=== Exercise instructions ===
Once the data has been read, return all of it precisely as written.

=== Material provided ===
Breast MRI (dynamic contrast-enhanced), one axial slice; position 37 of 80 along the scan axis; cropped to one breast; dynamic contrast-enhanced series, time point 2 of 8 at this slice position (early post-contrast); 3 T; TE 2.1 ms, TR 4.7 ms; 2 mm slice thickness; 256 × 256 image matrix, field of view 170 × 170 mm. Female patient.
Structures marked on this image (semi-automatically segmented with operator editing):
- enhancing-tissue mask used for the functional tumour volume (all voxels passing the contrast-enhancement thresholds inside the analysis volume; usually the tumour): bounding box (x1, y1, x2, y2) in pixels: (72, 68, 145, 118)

=== Solved problem ===
Breast MRI (dynamic contrast-enhanced), one axial slice; position 37 of 80 along the scan axis; cropped to one breast; dynamic contrast-enhanced series, time point 2 of 8 at this slice position (early post-contrast); 3 T; TE 2.1 ms, TR 4.7 ms; 2 mm slice thickness; 256 × 256 image matrix, field of view 170 × 170 mm. Female patient.
Structures marked on this image (semi-automatically segmented with operator editing):
- enhancing-tissue mask used for the functional tumour volume (all voxels passing the contrast-enhancement thresholds inside the analysis volume; usually the tumour): bounding box (x1, y1, x2, y2) in pixels: (72, 68, 145, 118)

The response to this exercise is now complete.